NS50 missile guidance set is transported to a launch facility at Malmstrom Air Force Base, Montana. Malmstrom is one of three sites in the U.S. that houses the Minuteman III ICBM weapon system.
by Staff Writers
Clearfield UT (SPX) Mar 12, 2008
With the installation of a modernized missile guidance set (MGS) delivered by Northrop Grumman Corporation (NYSE:NOC), the U.S. Air Force declared full operational capability on Feb. 25 for the Minuteman III inter-continental ballistic missile (ICBM) guidance replacement program, a major milestone in the ICBM modernization effort

NS50 missile guidance set is transported to a launch facility at Malmstrom Air Force Base, Montana. Malmstrom is one of three sites in the U.S. that houses the Minuteman III ICBM weapon system.

The MGS was installed by the 20th Air Force onto a Minuteman III missile at Minot Air Force Base, N.D in January. Today, the entire force of 450 land-based ICBMs is converted to the modernized MGS, known as NS50.

The MGS upgrade is being performed under the ICBM Guidance Replacement Program (GRP), a modernization effort aimed at replacing and upgrading the 1970s-vintage electronics in the Minuteman III missile, which have been determined to be unreliable in flight due to aging effects. As a result of the new NS50 MGS, field reliability is approximately double that of the old system. The new system is also safer, and easier to maintain and support.
::::
* Required work *
Please carry on the article about the Minuteman III guidance upgrade, starting after its last sentence.

* Stored data *
::::
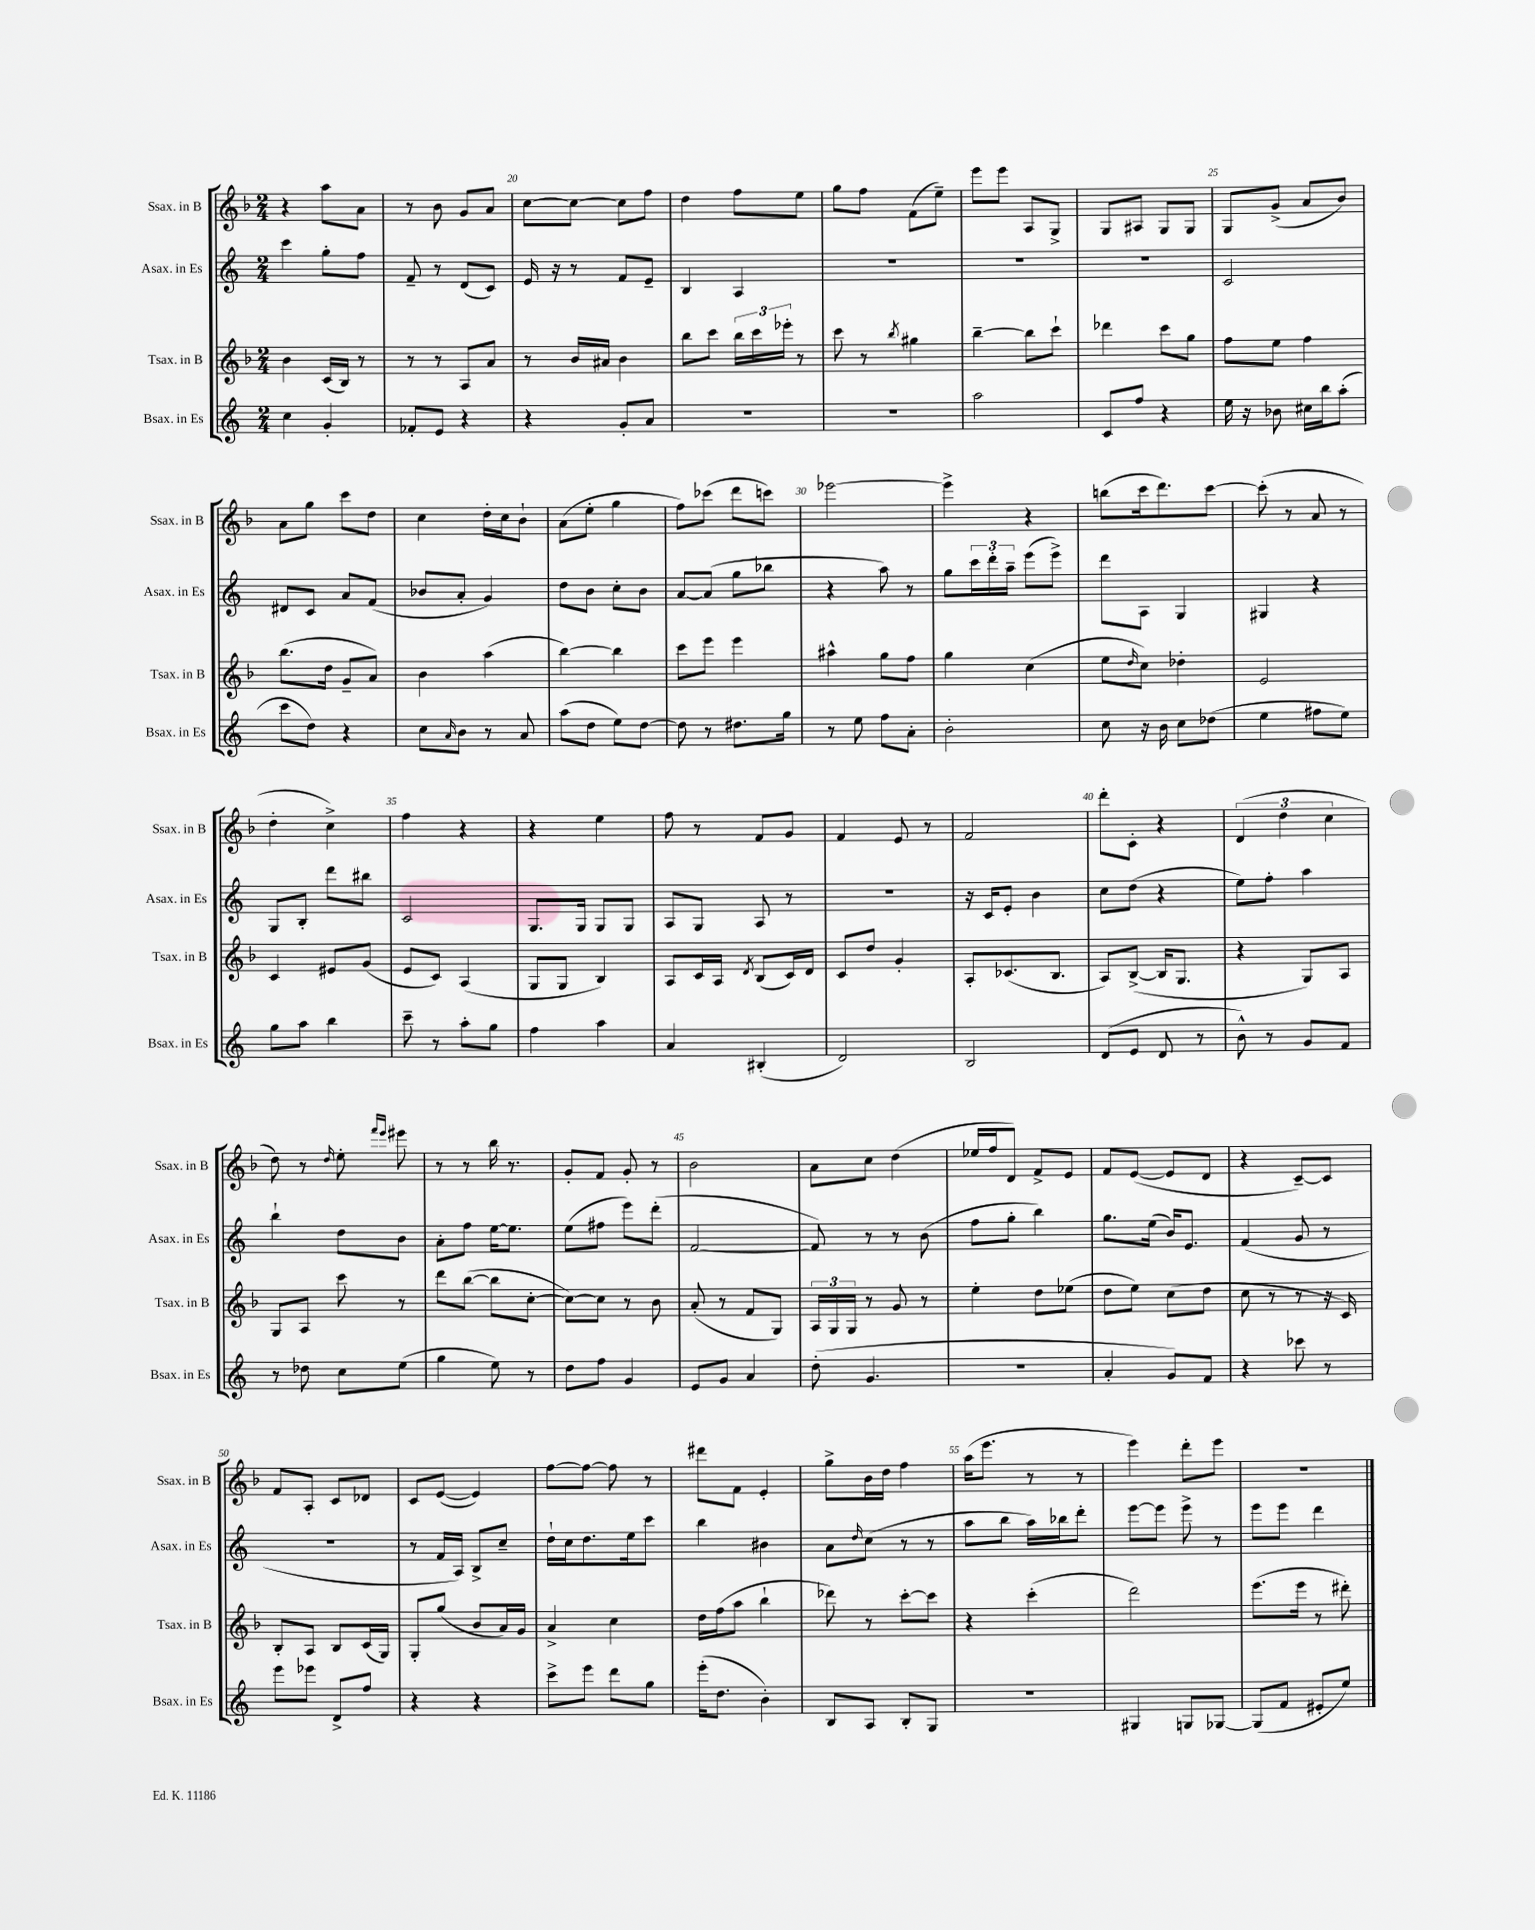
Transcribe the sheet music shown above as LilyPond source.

<<
\new StaffGroup <<
\new Staff = "s0" \with { instrumentName = "Ssax. in B" shortInstrumentName = "Ssax. in B" } {
    \clef treble \key f \major \numericTimeSignature \time 2/4
    r4 a''8 a'8 |
    r8 bes'8 g'8 a'8 |
    c''8~ c''8~ c''8 f''8 |
    d''4 f''8 e''8 |
    g''8 f''8 f'8( e''8--) |
    e'''8 e'''8 a8 g8-> |
    g8 ais8 g8 g8 |
    g8 g'8->( a'8 bes'8) |
    a'8 g''8 c'''8 d''8 |
    c''4 d''16-. c''16 bes'8-! |
    a'8( e''8-. g''4 |
    f''8) ces'''8( d'''8 c'''8) |
    ees'''2~ |
    ees'''4-> r4 |
    b''8( c'''16 d'''8.) c'''8~ |
    c'''8-.( r8 a'8 r8 |
    d''4-. c''4->) |
    f''4 r4 |
    r4 e''4 |
    f''8 r8 f'8 g'8 |
    f'4 e'8 r8 |
    f'2 |
    d'''8-. c'8-. r4 |
    \tuplet 3/2 { d'4( d''4 c''4 } |
    d''8) r8 \grace { d''16 } e''8-. \grace { f'''16 e'''16 } eis'''8 |
    r8 r8 bes''16 r8. |
    g'8-. f'8 g'8-. r8 |
    bes'2 |
    a'8 c''8 d''4( |
    ees''16 f''16 d'8) f'8-> e'8 |
    f'8 e'8~( e'8 d'8 |
    r4 c'8~--) c'8 |
    f'8 a8-. c'8 des'8 |
    c'8 e'8~( e'4) |
    f''8~ f''8~ f''8 r8 |
    dis'''8 f'8 e'4-. |
    g''8-> bes'16 d''16 f''4 |
    a''16( e'''8. r8 r8 |
    e'''4) d'''8-. e'''8 |
    r2 \bar "|." |
}
\new Staff = "s1" \with { instrumentName = "Asax. in Es" shortInstrumentName = "Asax. in Es" } {
    \clef treble \key c \major \numericTimeSignature \time 2/4
    c'''4 g''8-. f''8 |
    f'8-- r8 d'8( c'8) |
    e'16 r16 r8 f'8 e'8-- |
    b4 a4 |
    R2 |
    R2 |
    R2 |
    c'2 |
    dis'8 c'8 a'8 f'8( |
    bes'8 a'8-. g'4) |
    d''8 b'8 c''8-. b'8 |
    a'8~ a'8( g''8 bes''8 |
    r4 a''8) r8 |
    g''8 \tuplet 3/2 { c'''16 d'''16-. a''16-- } e'''8( e'''8->) |
    d'''8 a8 g4 |
    gis4 r4 |
    g8 b8-. d'''8 bis''8 |
    c'2 |
    g8. g16 g8 g8 |
    a8 g8 a8 r8 |
    R2 |
    r16 c'16 e'8-. b'4 |
    c''8 d''8( r4 |
    e''8) f''8-. a''4 |
    b''4-! d''8 b'8 |
    a'8-. f''8 e''16~ e''8. |
    e''8( fis''8 e'''8) d'''8-.( |
    f'2~ |
    f'8) r8 r8 b'8( |
    f''8 g''8-. b''4) |
    g''8. e''16( b'16) e'8. |
    f'4( g'8 r8 |
    R2 |
    r8 f'16 a16) b8-> c''8-- |
    d''16-! c''16 d''8. e''16 c'''8 |
    b''4 bis'4 |
    a'8 \grace { d''16 } c''8( r8 r8 |
    a''8 b''8 a''16) bes''16 d'''8-. |
    e'''8~ e'''8 e'''8-> r8 |
    e'''8 e'''8 d'''4 \bar "|." |
}
\new Staff = "s2" \with { instrumentName = "Tsax. in B" shortInstrumentName = "Tsax. in B" } {
    \clef treble \key f \major \numericTimeSignature \time 2/4
    bes'4 c'16( bes16) r8 |
    r8 r8 a8 a'8 |
    r8 bes'16 ais'16 bes'4 |
    bes''8 c'''8 \tuplet 3/2 { bes''16 c'''16 ees'''16-. } r8 |
    c'''8 r8 \acciaccatura { bes''8 } gis''4 |
    bes''4~-- bes''8 c'''8-! |
    des'''4 c'''8 g''8 |
    f''8 e''8 f''4 |
    bes''8.( d''16 g'8-- a'8) |
    bes'4 a''4( |
    bes''4~) bes''4 |
    c'''8 e'''8 e'''4 |
    ais''4-^ g''8 f''8 |
    g''4 c''4( |
    e''8 \grace { d''16 } c''8) des''4-. |
    e'2 |
    c'4 eis'8 g'8( |
    e'8 c'8) a4( |
    g8 g8 bes4) |
    a8 c'16 a16 \acciaccatura { d'8 } bes8( c'16) d'16 |
    c'8 d''8 g'4-. |
    a8-. ces'8.( bes8. |
    a8) bes8~->( bes16 g8. |
    r4 g8) a8 |
    g8 a8 c'''8 r8 |
    d'''8 bes''8~( bes''8 c''8~-. |
    c''8~) c''8 r8 bes'8 |
    a'8-.( r8 f'8 g8) |
    \tuplet 3/2 { a16 g16 g16 } r8 g'8 r8 |
    e''4-. d''8 ees''8( |
    d''8 e''8) c''8( d''8 |
    c''8 r8 r8 r16 c'16) |
    bes8-. a8 bes8 c'16( g16) |
    g8-. g''8( bes'8 a'16) g'16 |
    a'4-> c''4 |
    d''16 f''16( a''8 bes''4-! |
    des'''8) r8 c'''8~-. c'''8 |
    r4 c'''4-.( |
    d'''2) |
    e'''8.( e'''16 r8 dis'''8-.) \bar "|." |
}
\new Staff = "s3" \with { instrumentName = "Bsax. in Es" shortInstrumentName = "Bsax. in Es" } {
    \clef treble \key c \major \numericTimeSignature \time 2/4
    c''4 g'4-. |
    fes'8-. e'8 r4 |
    r4 g'8-. a'8 |
    R2 |
    R2 |
    a''2 |
    c'8 f''8 r4 |
    e''16 r16 bes'8 cis''16 b''16 a''8-.( |
    c'''8 d''8) r4 |
    c''8 \grace { a'16 } b'8 r8 a'8 |
    a''8( d''8 e''8) d''8~ |
    d''8 r8 dis''8. g''16 |
    r8 e''8 f''8 a'8-. |
    b'2-. |
    c''8 r16 b'16 c''8 des''8( |
    e''4 fis''8 e''8) |
    g''8 a''8 b''4 |
    c'''8-- r8 a''8-. g''8 |
    f''4 a''4 |
    a'4 bis4-.( |
    d'2) |
    b2 |
    d'8( e'8 d'8 r8 |
    b'8-^) r8 g'8 f'8 |
    r8 des''8 c''8 e''8( |
    g''4 e''8) r8 |
    d''8 f''8 g'4 |
    e'8 g'8 a'4 |
    d''8-.( g'4. |
    R2 |
    a'4-. g'8) f'8 |
    r4 ces'''8 r8 |
    e'''8 ees'''8 d'8-> f''8 |
    r4 r4 |
    c'''8-> e'''8 d'''8 g''8 |
    e'''16-.( d''8. b'4-.) |
    b8 a8 b8-. g8 |
    R2 |
    gis4 g8 ges8~ |
    ges8( f'8 eis'8-. e''8) \bar "|." |
}
>>
>>
\layout { \context { \Score currentBarNumber = #18 \override BarNumber.break-visibility = ##(#f #t #t) barNumberVisibility = #(every-nth-bar-number-visible 5) } }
::::
* Result of this task *
GRP is one of eight major ICBM upgrade programs managed by prime contractor Northrop Grumman. In this role, the company is modernizing and maintaining the reliability, safety, and security of the nation's entire force of land-based Minuteman III missiles, under a 15-year effort awarded by the U.S Air Force in 1997. For the past ten years, the company has successfully maintained force readiness while implementing a series of complex upgrades that extend the missile's service life through 2030.

"Significant progress has been made today in completing the first step in meeting the Air Force's requirement to increase the reliability and nuclear safety of the Minuteman III weapon system," said John Clay, vice president and general manager of the ICBM Prime Integration Contract at Northrop Grumman's Mission Systems sector.

"The Guidance Replacement Program has been a flagship program for Northrop Grumman and its teammates and more significantly for our customer, the United States Air Force. This major accomplishment could not have occurred without the significant contributions of all parties involved, especially the Air Force airmen responsible for installing each guidance set onto the Minuteman III missile at each launch facility."

Boeing Electronic Systems Missile Defense is a principal teammate on GRP and produces the MGS for the program. Honeywell Space Systems Division is a major subcontractor to Boeing and provides the system's missile guidance computer.

Final GRP production deliveries are expected to be complete by early 2009. These include approximately 200 more missile guidance sets that will be used for future Minuteman III flight tests and spares. The new NS50 has successfully flown on 23 Minuteman III flight test missiles with no failures, providing high confidence that it meets its in-flight reliability requirement.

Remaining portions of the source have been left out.